当たり前だが、そこには真彩を誘ったことも、大事な話があるなんてことも書いていない。
「特に大事な話はないはずだけど……」
そう言いながらも、翔太の顔に自信はない。弱気になった翔太を言いくるめるのはお手の物だった。
「どうしてそういう大事なことを書いておかないのよ。女性に対して失礼よ」
「ごめん。覚えてないけど、真彩さんが言うんだからそうなんだろうね」
うーんと唸りながら頭を抱えたところを見計らって、真彩は握り持っていた目薬を素早く差した。
「もう……私、すごく期待してたのに」
「俺が何を言うと思ったの?」
「……告白されると思ってた」
目頭を押さえる真彩を見て、翔太は短い腕を一生懸命伸ばして、真彩の頭を撫でた。
「ごめん真彩さん。俺、本当に忘れっぽくて、そんな大事なことも忘れちゃってたみたいだ」
真彩は返事なくすすり泣く。頭を撫でられるというご褒美に、本当に涙が止まらなくなってしまったのだ。
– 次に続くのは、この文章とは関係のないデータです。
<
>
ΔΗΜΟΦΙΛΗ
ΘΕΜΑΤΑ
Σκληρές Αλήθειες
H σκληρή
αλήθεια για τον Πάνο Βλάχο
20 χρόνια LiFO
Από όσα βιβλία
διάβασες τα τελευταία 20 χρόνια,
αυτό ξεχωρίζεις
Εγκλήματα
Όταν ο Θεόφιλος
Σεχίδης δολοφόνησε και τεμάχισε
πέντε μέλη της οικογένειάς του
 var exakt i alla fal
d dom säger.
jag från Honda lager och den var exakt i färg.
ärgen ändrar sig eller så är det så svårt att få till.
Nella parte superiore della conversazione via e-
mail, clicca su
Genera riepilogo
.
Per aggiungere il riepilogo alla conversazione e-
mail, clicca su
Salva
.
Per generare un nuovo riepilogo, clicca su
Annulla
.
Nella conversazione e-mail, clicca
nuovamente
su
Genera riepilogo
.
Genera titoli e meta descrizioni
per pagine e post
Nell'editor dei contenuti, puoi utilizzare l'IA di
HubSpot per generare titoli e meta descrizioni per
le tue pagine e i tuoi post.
しばらく二人の間に沈黙が降りていたが、翔太がペンを走らす音が聞こえた。
「見てくれ真彩。俺はこれから、大事なことは忘れずに日記に書くようにするよ」
真彩は顔をあげた。今日の日付の日記には『真彩とカフェに行って告白した』と書いてあった。
その文字がにじんで見えて、目薬は必要なかったと、真彩は気づいた。